PROBLEM -
Count the lines in the listing below that contain the word "zgłoszeń", with case counting, and reply with the number alone.

(SUPPLIED DATA Opens)

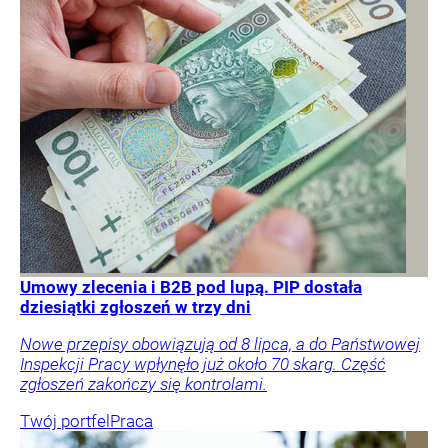
Umowy zlecenia i B2B pod lupą. PIP dostała
dziesiątki zgłoszeń w trzy dni
Nowe przepisy obowiązują od 8 lipca, a do Państwowej
Inspekcji Pracy wpłynęło już około 70 skarg. Część
zgłoszeń zakończy się kontrolami.
Twój portfel
Praca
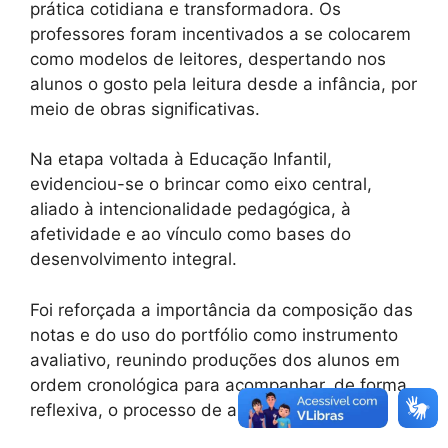
prática cotidiana e transformadora. Os
professores foram incentivados a se colocarem
como modelos de leitores, despertando nos
alunos o gosto pela leitura desde a infância, por
meio de obras significativas.
Na etapa voltada à Educação Infantil,
evidenciou-se o brincar como eixo central,
aliado à intencionalidade pedagógica, à
afetividade e ao vínculo como bases do
desenvolvimento integral.
Foi reforçada a importância da composição das
notas e do uso do portfólio como instrumento
avaliativo, reunindo produções dos alunos em
ordem cronológica para acompanhar, de forma
reflexiva, o processo de aprendizagem.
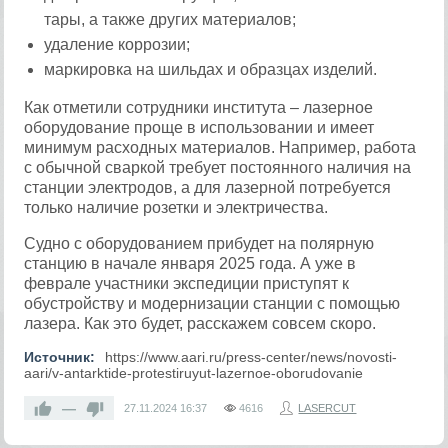
тары, а также других материалов;
удаление коррозии;
маркировка на шильдах и образцах изделий.
Как отметили сотрудники института – лазерное
оборудование проще в использовании и имеет
минимум расходных материалов. Например, работа
с обычной сваркой требует постоянного наличия на
станции электродов, а для лазерной потребуется
только наличие розетки и электричества.
Судно с оборудованием прибудет на полярную
станцию в начале января 2025 года. А уже в
феврале участники экспедиции приступят к
обустройству и модернизации станции с помощью
лазера. Как это будет, расскажем совсем скоро.
Источник:
https://www.aari.ru/press-center/news/novosti-
aari/v-antarktide-protestiruyut-lazernoe-oborudovanie
—
27.11.2024
16:37
4616
LASERCUT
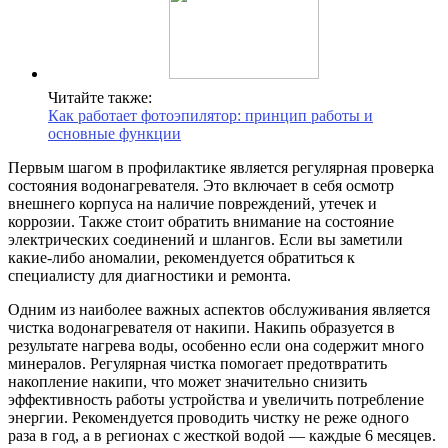
Читайте также:
Как работает фотоэпилятор: принцип работы и
основные функции
Первым шагом в профилактике является регулярная проверка
состояния водонагревателя. Это включает в себя осмотр
внешнего корпуса на наличие повреждений, утечек и
коррозии. Также стоит обратить внимание на состояние
электрических соединений и шлангов. Если вы заметили
какие-либо аномалии, рекомендуется обратиться к
специалисту для диагностики и ремонта.
Одним из наиболее важных аспектов обслуживания является
чистка водонагревателя от накипи. Накипь образуется в
результате нагрева воды, особенно если она содержит много
минералов. Регулярная чистка помогает предотвратить
накопление накипи, что может значительно снизить
эффективность работы устройства и увеличить потребление
энергии. Рекомендуется проводить чистку не реже одного
раза в год, а в регионах с жесткой водой — каждые 6 месяцев.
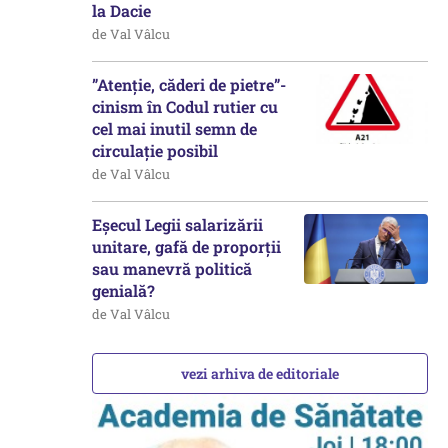
la Dacie
de Val Vâlcu
”Atenție, căderi de pietre”-
cinism în Codul rutier cu
cel mai inutil semn de
circulație posibil
de Val Vâlcu
Eșecul Legii salarizării
unitare, gafă de proporții
sau manevră politică
genială?
de Val Vâlcu
vezi arhiva de editoriale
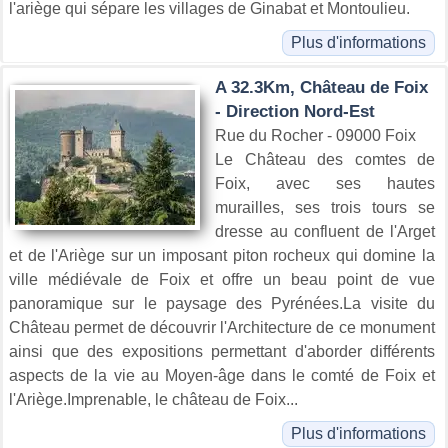
l'ariège qui sépare les villages de Ginabat et Montoulieu.
Plus d'informations
A 32.3Km, Château de Foix
- Direction Nord-Est
Rue du Rocher - 09000 Foix
Le Château des comtes de
Foix, avec ses hautes
murailles, ses trois tours se
dresse au confluent de l'Arget
et de l'Ariège sur un imposant piton rocheux qui domine la
ville médiévale de Foix et offre un beau point de vue
panoramique sur le paysage des Pyrénées.La visite du
Château permet de découvrir l'Architecture de ce monument
ainsi que des expositions permettant d'aborder différents
aspects de la vie au Moyen-âge dans le comté de Foix et
l'Ariège.Imprenable, le château de Foix...
Plus d'informations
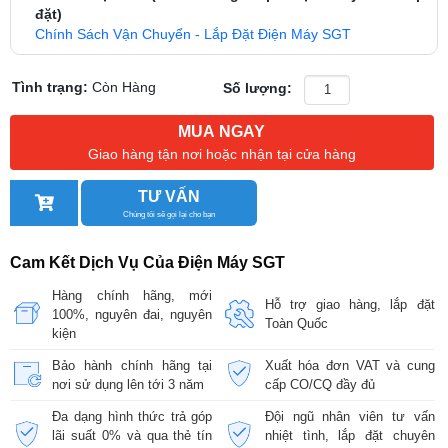
đặt)
Chính Sách Vận Chuyển - Lắp Đặt Điện Máy SGT
Tình trạng:
Còn Hàng
Số lượng:
MUA NGAY
Giao hàng tận nơi hoặc nhận tại cửa hàng
TƯ VẤN
Chúng tôi sẽ gọi lại cho bạn
Cam Kết Dịch Vụ Của Điện Máy SGT
Hàng chính hãng, mới
Hỗ trợ giao hàng, lắp đặt
100%, nguyên đai, nguyên
Toàn Quốc
kiện
Bảo hành chính hãng tại
Xuất hóa đơn VAT và cung
nơi sử dụng lên tới 3 năm
cấp CO/CQ đầy đủ
Đa dạng hình thức trả góp
Đội ngũ nhân viên tư vấn
lãi suất 0% và qua thẻ tín
nhiệt tình, lắp đặt chuyên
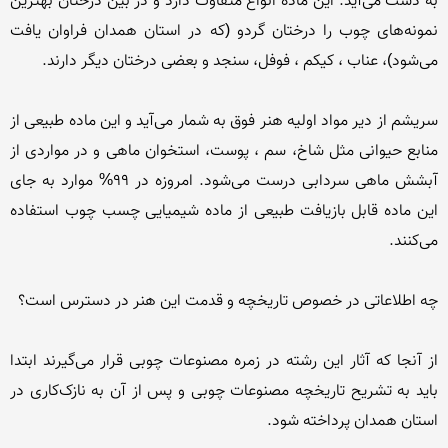
به دست می‌آید. این ماده انواع متفاوت دارد و در بین درختان بهترین 
نمونه‌های چوب را درختان گردو (که در استان همدان فراوان یافت 
سریشم از دیر مواد اولیه هنر فوق به شمار می‌آید و این ماده طبیعی از 
منابع حیوانی مثل شاخ، سم ، پوست، استخوان ماهی و در مواردی از 
آبشش ماهی سردابی درست می‌شود. امروزه در 99% موارد به جای 
این ماده قابل بازیافت طبیعی از ماده شیمیایی چسب چوب استفاده 
از آنجا که آثار این رشته در زمره مصنوعات چوبی قرار می‌گیرند ابتدا 
باید به تشریح تاریخچه مصنوعات چوبی و پس از آن به نازک‌کاری در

(SUPPLIED DATA Closes)

RESULT OF THIS TASK -
2